*** Quoted passage ***

CONVERGENCE_VIEW_FORMAT <convergence file name format>
Specifies the filenames of the images for individual iteration during the convergence of the algorithm. Use with care, since tens of images will be produced for every single frame. See FILENAME FORMAT below.
PRIOR
Sets the prior probability of presence (common to all locations). Default is 0.01.
SIGMA_IMAGE_DENSITY
Sets the variance of the distance between the image produced by the background subtraction and the ideal synthetic image. Default is 0.01.
MAX_NB_SOLVER_ITERATIONS
Sets a bound on the number of iterations. Default is 100.
PROBA_IGNORED
Sets the probability of absence ignored by the solver to speed up the convergence (use with care, it can produce false positive). Default is 1.0
PROCESS <first frame> <num frames>
Last keyword in the configuration file. Starts processing of <num frames>
from <first frame>
.
The file test.pom provided in the archive gives an example. Lines starting with "#" are ignored.
Every filename format in the configuration file is a string with the following three "conversion specifications":
- %c camera number
- %f frame number
- %i iteration number
Some of these fields may be meaningless, depending with the context. For instance the iteration number is defined only for CONVERGENCE_VIEW_FORMAT.
For more information about the POM algorithm, please check the section V and appendix A of:
François Fleuret, Jérôme Berclaz, Richard Lengagne and Pascal Fua, "Multi-Camera People Tracking with a Probabilistic Occupancy Map", IEEE Transactions on Pattern Analysis and Machine Intelligence (TPAMI), 2008, 30(2), 267--282.
This distributed version of the software is slightly slower than the one described in the article, for which many values such as the image size were hard-coded in the source to let the compiler optimize the code.
This source code is available under the terms of the version 3 of the GNU General Public License as published by the Free Software Foundation.

*** End of Quoted passage ***
*** Data records ***

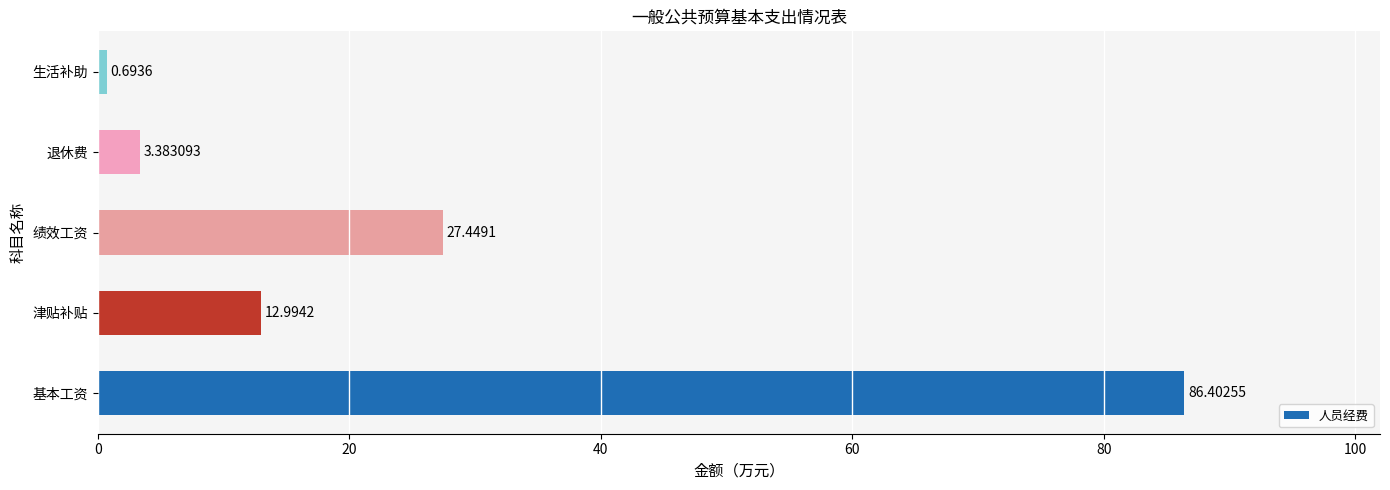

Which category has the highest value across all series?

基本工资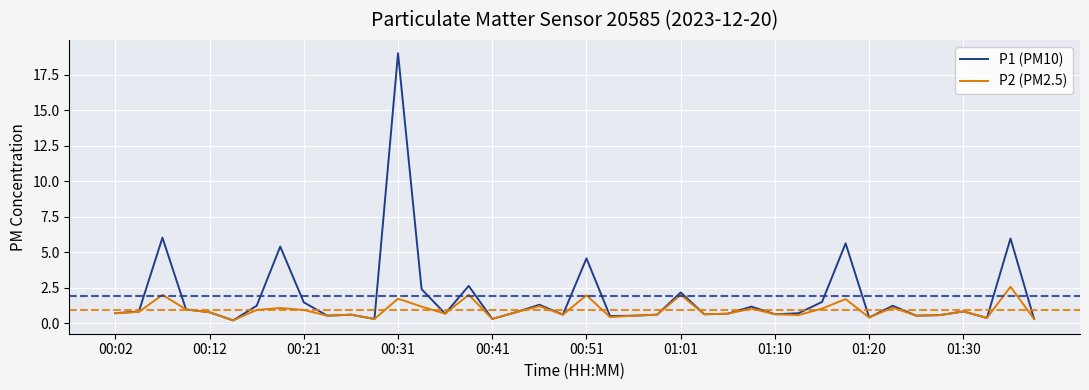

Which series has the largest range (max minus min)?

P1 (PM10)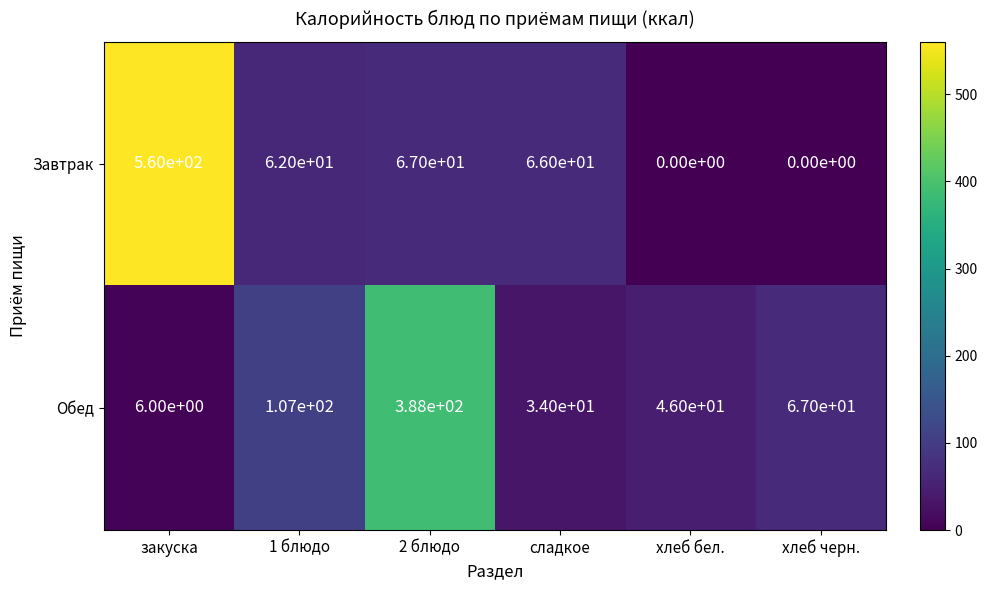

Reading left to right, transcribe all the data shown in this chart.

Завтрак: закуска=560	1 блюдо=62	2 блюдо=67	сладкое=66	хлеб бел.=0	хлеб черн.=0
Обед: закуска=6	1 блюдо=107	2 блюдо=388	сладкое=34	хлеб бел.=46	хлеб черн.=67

*** End of Data records ***

Problem requirements - Return everything in the POM documentation from "SIGMA_IMAGE_DENSITY" down to "image. Default is 0.01.", copied word for word. Draw only on the POM documentation.

Task solution -
SIGMA_IMAGE_DENSITY
Sets the variance of the distance between the image produced by the background subtraction and the ideal synthetic image. Default is 0.01.